L. Ron Hubbard, the controversial founder of the Church of Scientology, will not be honored on March 13 in Tinley Park - after Mayor Edward Zabrocki moved quickly Monday to avoid such an embarrassment. A clerical error resulted in a proclamation declaring March 13 as L. Ron Hubbard Day in the village making it onto the agenda for tonight's village board meeting.
Hubbard, who died in 1986, founded Scientology in 1954. The international church, based in Clearwater, Fla., is known for its aggressive recruitment tactics, which have caused many to view it as a cult.
The Internal Revenue Service in 1993 ruled that Scientology was a religion and entitled to tax-free status.
When a reporter questioned Zabrocki about the agenda item on Monday, Zabrocki said he knew nothing about it and would check into it. Zabrocki called back a short time later and said the proposed proclamation was placed on the agenda in error when a clerk's office employee mistakenly thought Zabrocki had given his blessing to the item.
"It's off the agenda. There's a conflict of church and state. We don't want to get involved in that," the mayor said.
The proclamation had arrived at the village hall resembling an official proclamation. The Church of Scientology routinely sends such documents to communities nationwide, hoping they'll honor Hubbard on March 13, his birthday, church spokeswoman Sue Strozewski said.
"None to my knowledge have named a day for him," she said.
Orland Park has received such releases, but "we try to keep such days (of honor) village-oriented," said Kathy Zuro, secretary to Mayor Daniel McLaughlin. Scientology counts celebrities such as John Travolta and Tom Cruise among its faithful, but it tends to find controversy, along with lots of money, worldwide, according to Paul Rutgers, executive director of the Council of Religious Leaders of Metropolitan Chicago.

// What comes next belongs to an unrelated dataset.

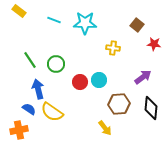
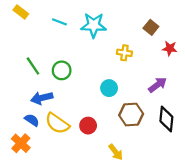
red circle: (80, 82) -> (88, 126), moved
blue arrow: (38, 89) -> (42, 98), turned -90
yellow arrow: (105, 128) -> (116, 152), moved
orange cross: (19, 130) -> (21, 143), turned -36

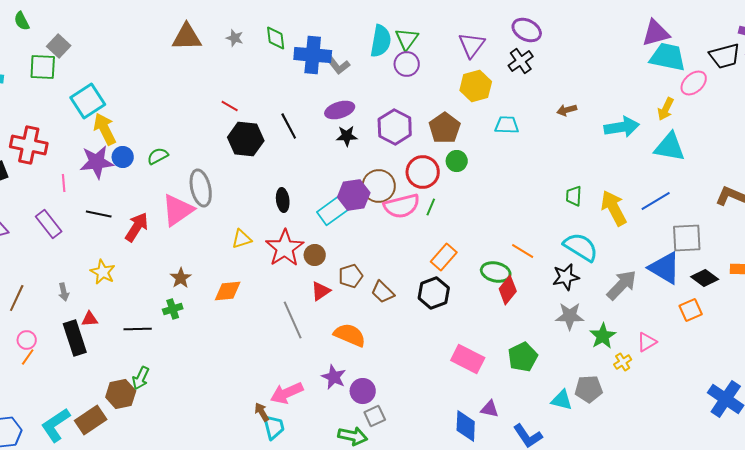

"One of the major things (followers) lose is money," Rutgers said. "It's one heck of a money-making scheme."
Village trustees said Zabrocki was right to pull the proposed proclamation from the agenda - even though it had no chance of being approved by the board.
"It's a cult," Trustee Mike Bettenhausen said of Scientology. Strozewski has heard that before.
"The IRS said we were a religion after a long, drawn-out investigation," she said. "We are and always have been a bona fide religion." Just one without a day in Tinley Park.